Le rayon d'avril avait disparu, une giboulée battait furieusement les vitres. Dosia resta immobile. La grande pièce était presque obscure; les rideaux interceptaient le peu de lumière que laissaient filtrer les gros nuages noirs poussés par un vent violent. Une larme roula sur la jeune fille, puis une autre; les gouttes brillantes se suivaient de près, dessinant un filet sombre sur le corsage lilas...

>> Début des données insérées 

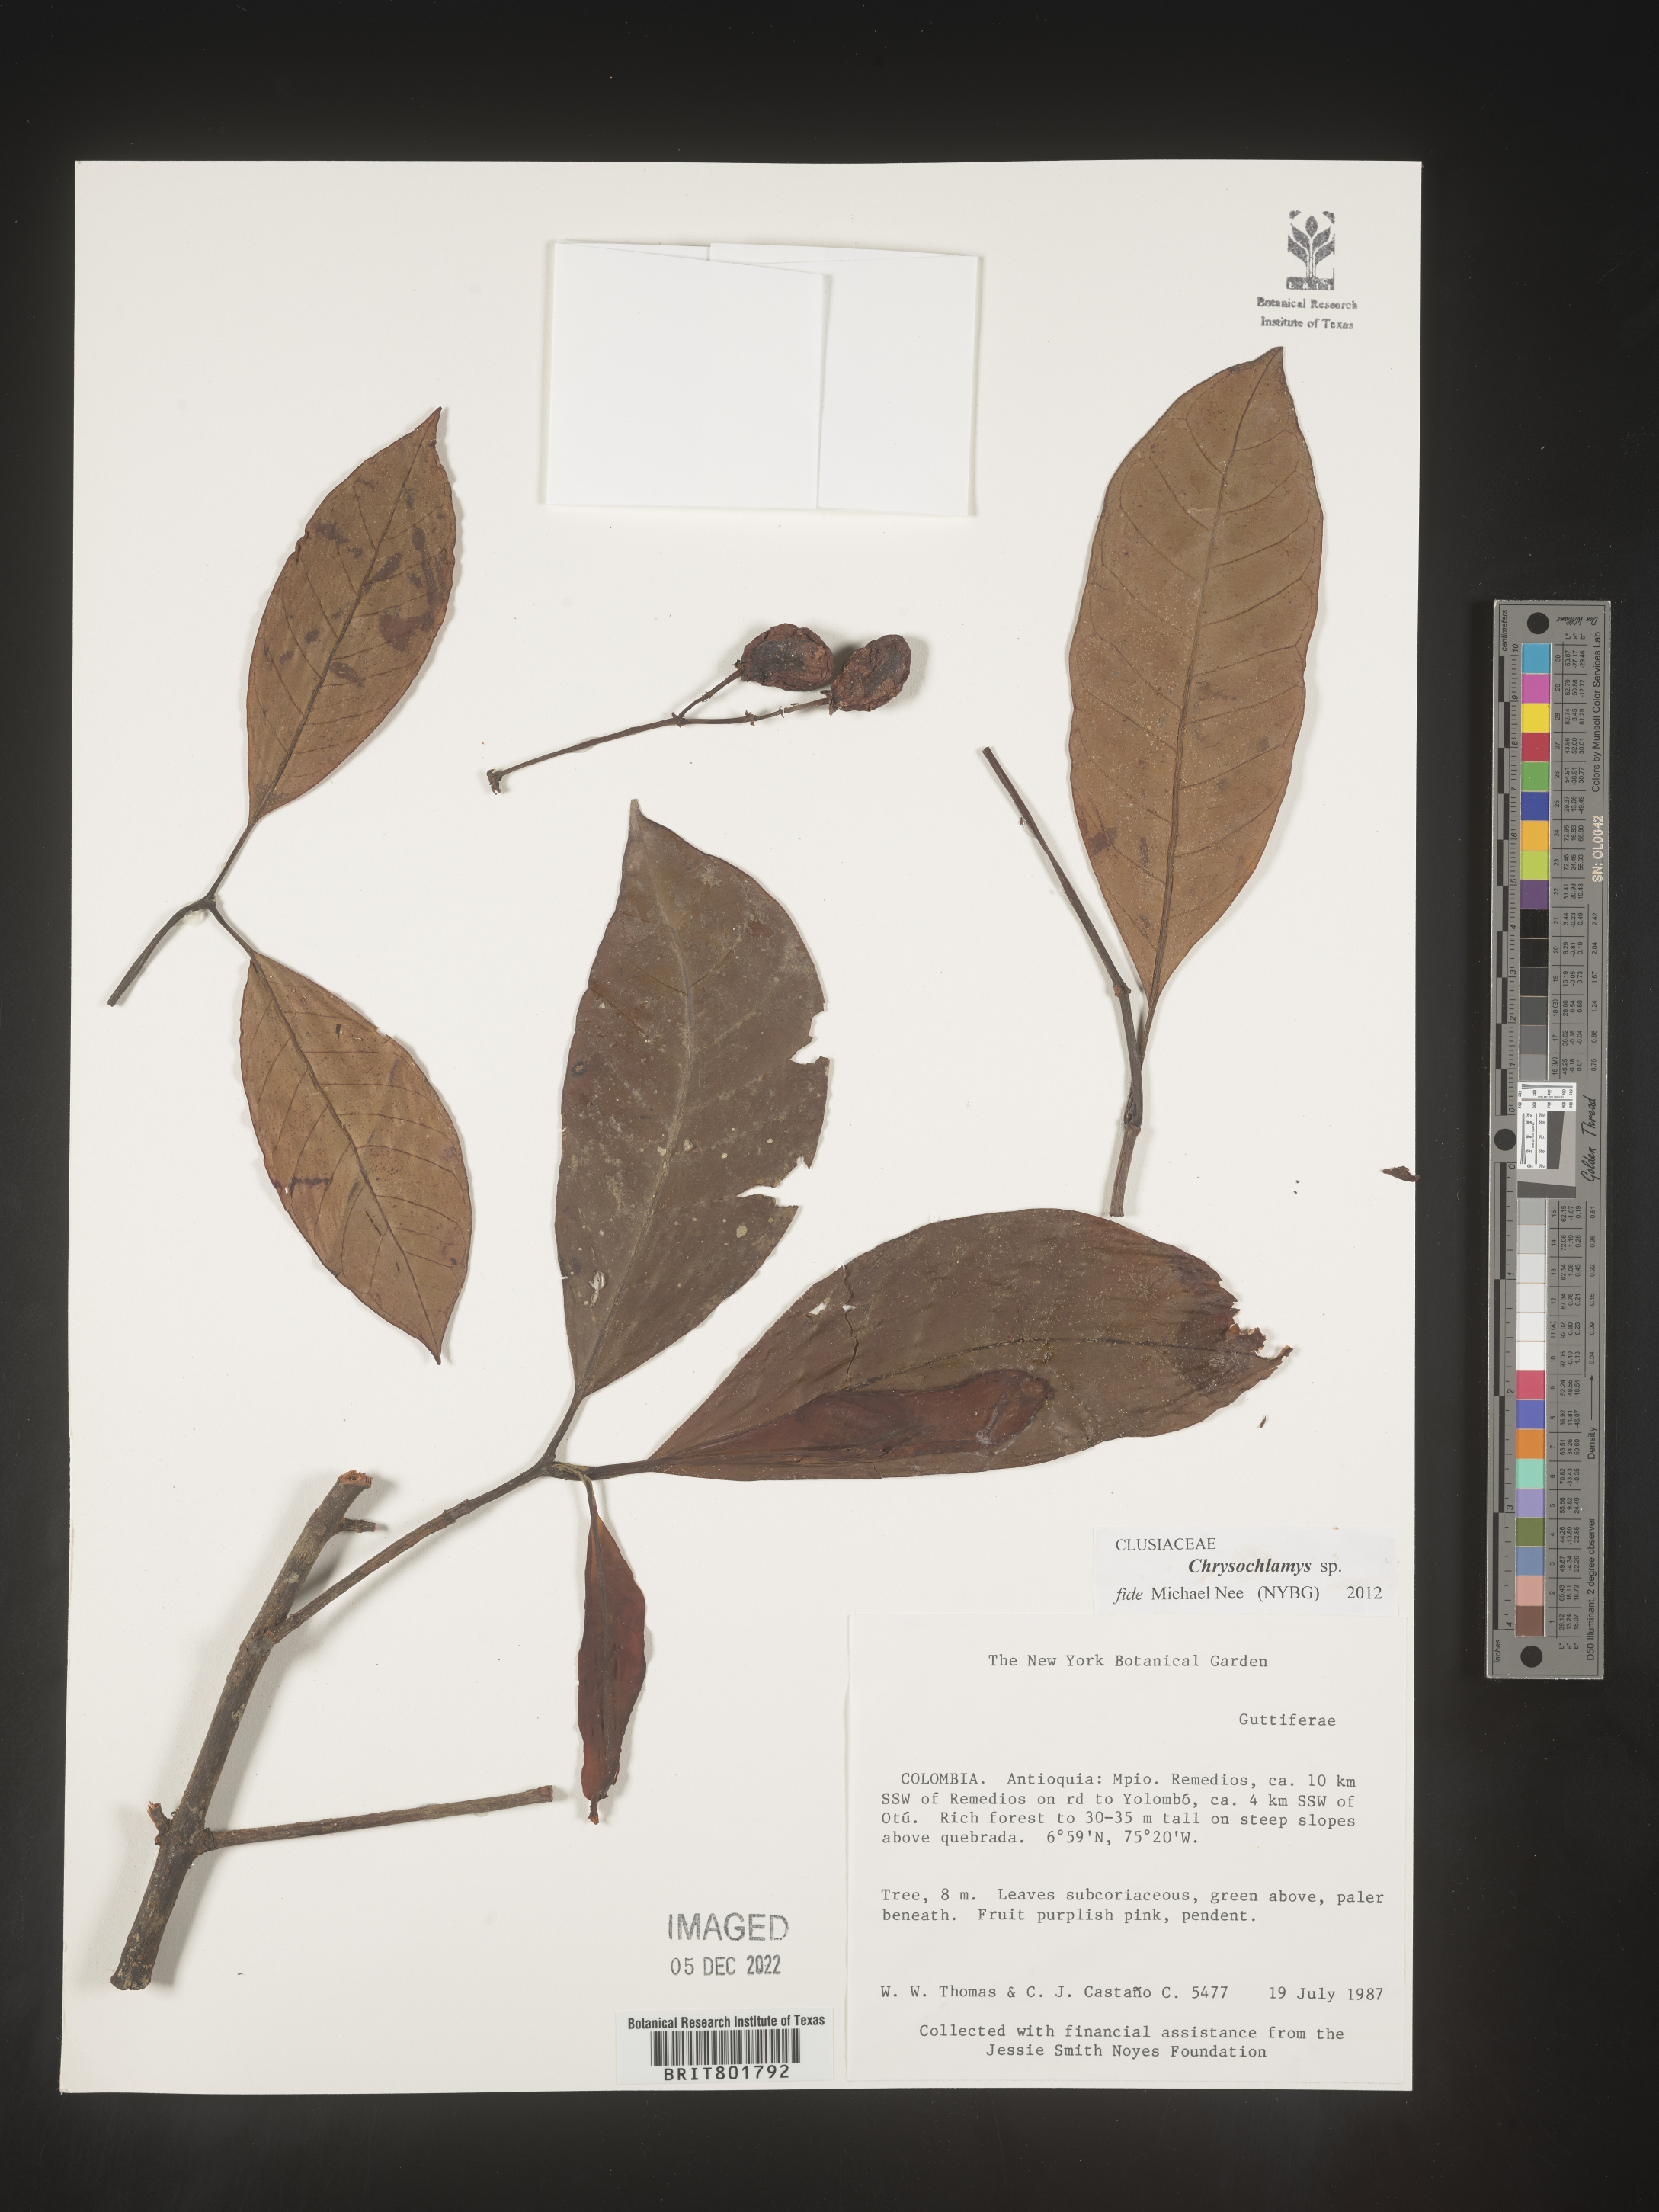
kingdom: Plantae
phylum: Tracheophyta
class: Magnoliopsida
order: Malpighiales
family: Clusiaceae
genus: Chrysochlamys
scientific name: Chrysochlamys
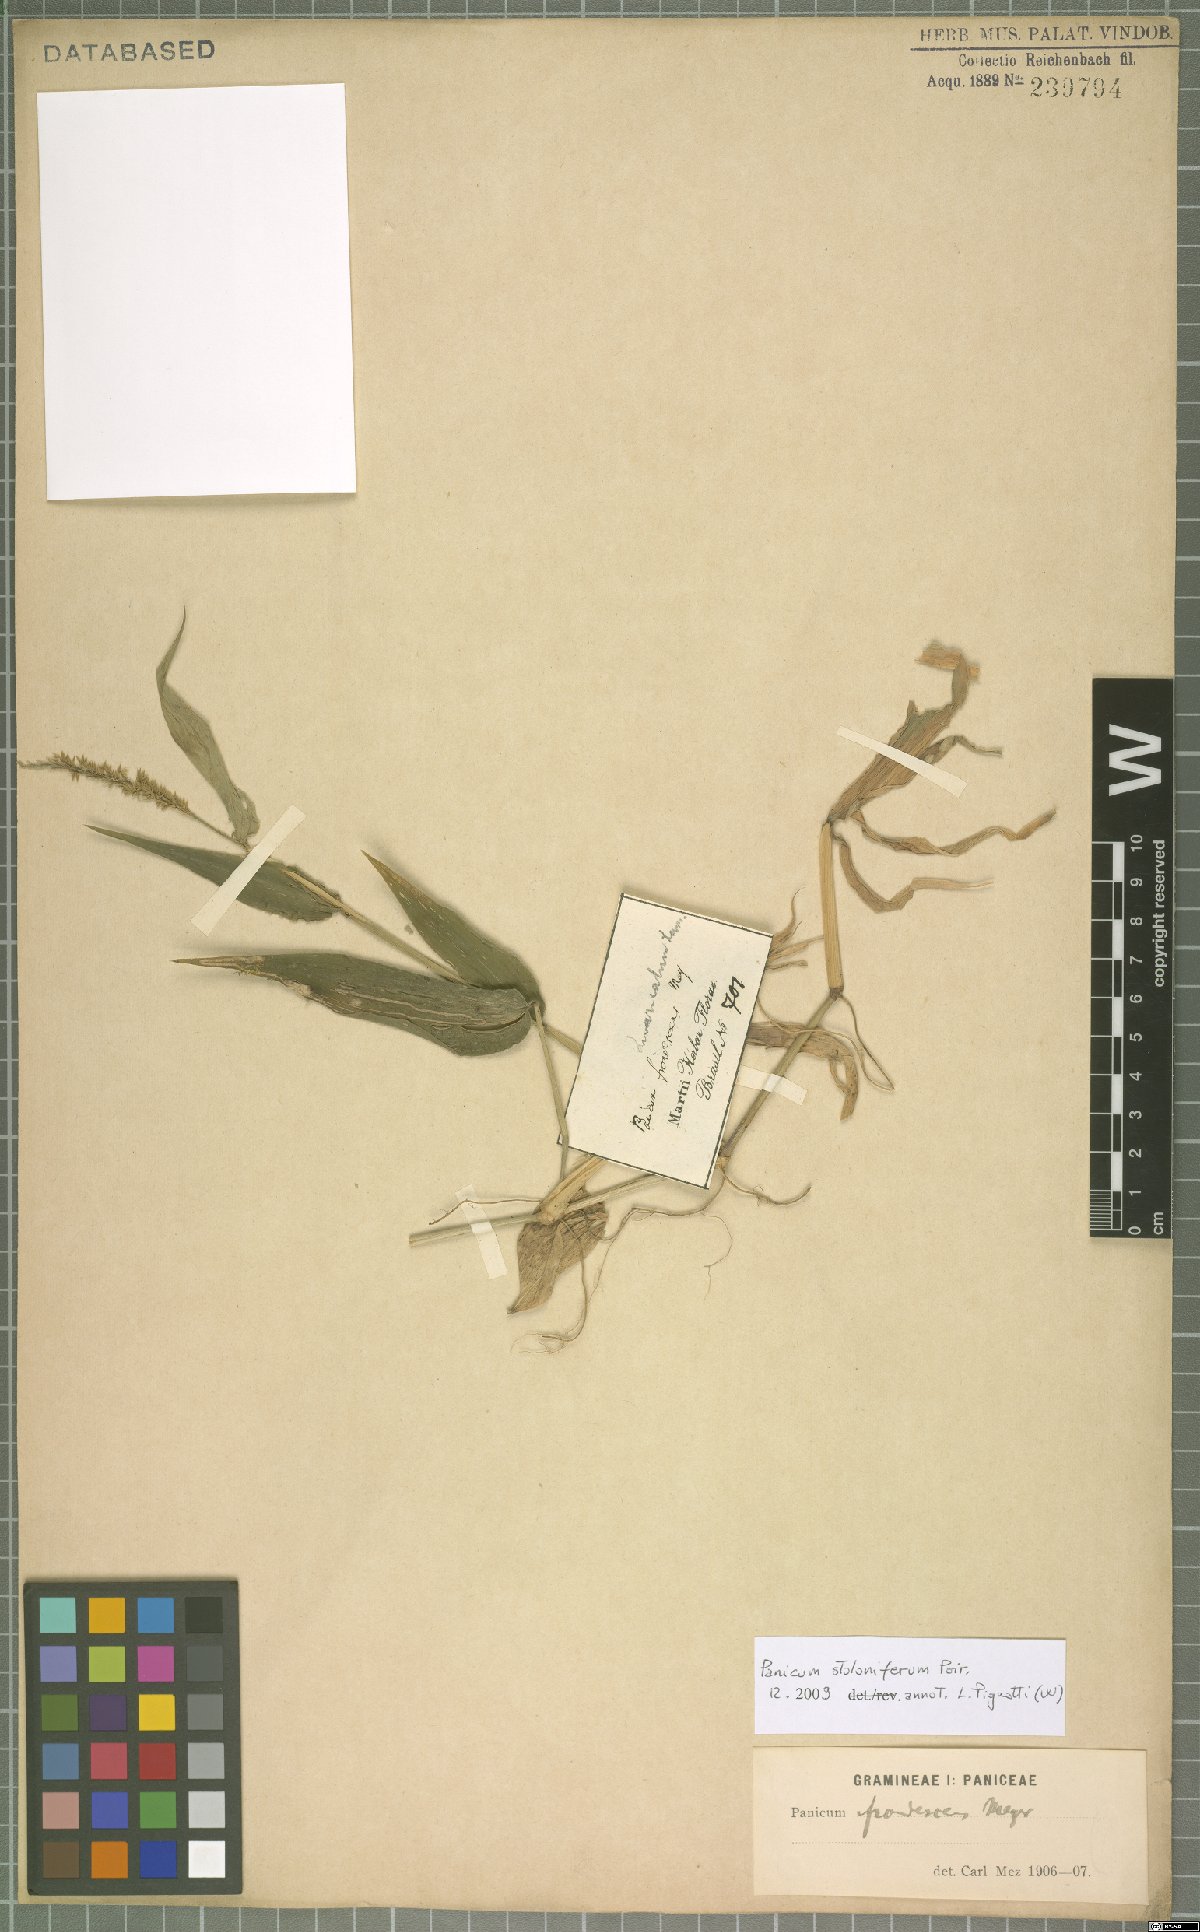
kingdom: Plantae
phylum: Tracheophyta
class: Liliopsida
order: Poales
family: Poaceae
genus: Ocellochloa
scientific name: Ocellochloa stolonifera
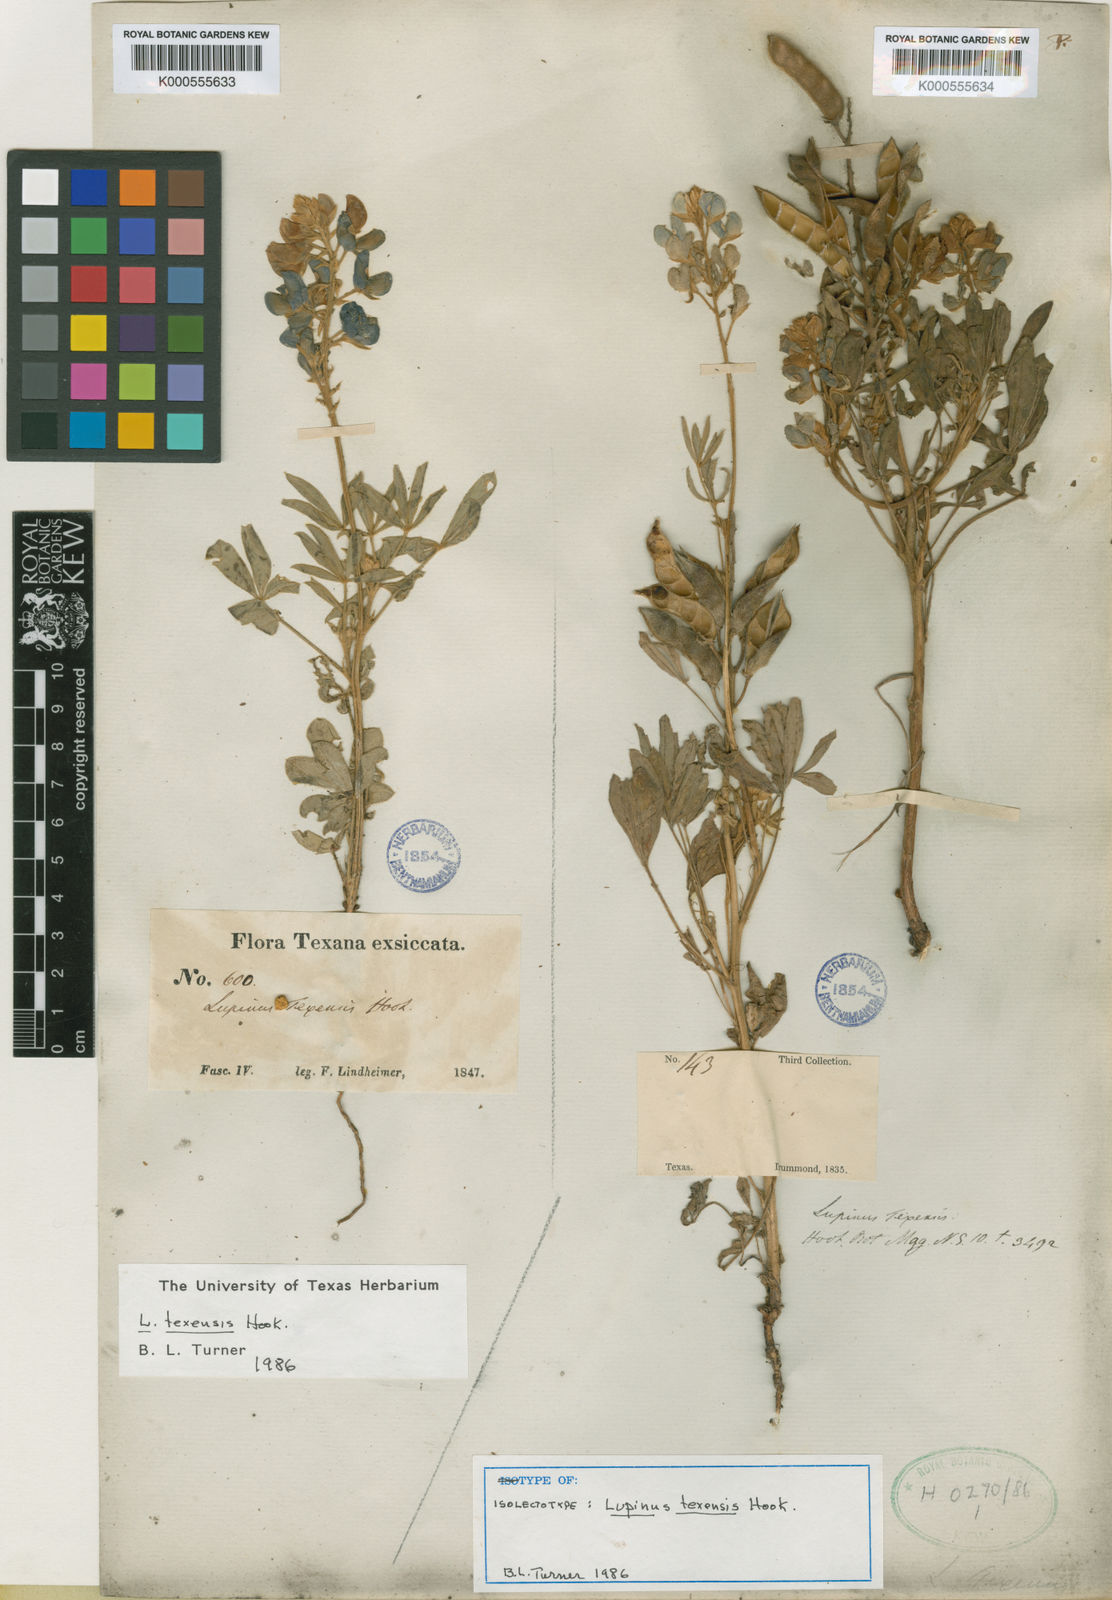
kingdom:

Le nuage s'envolé, portant ailleurs la grêle et la dévastation; un pâle rayon jaune se glissa obliquement dans la salle à manger, puis le ciel, redevenu bleu, apparut en haut de la fenêtre; le soleil d'or mit une paillette à chaque plat d'argent du dressoir, à chaque clou doré de la haute chaise de maroquin ou Dosia siégeait en cassant du sucre... la mouche revint se poser sur la nappe... la jeune fille n'avait pas remué.

--Eh bien! où donc es-tu Dosia? fit la voix de la princesse; il ne pleut plus, nous sortons.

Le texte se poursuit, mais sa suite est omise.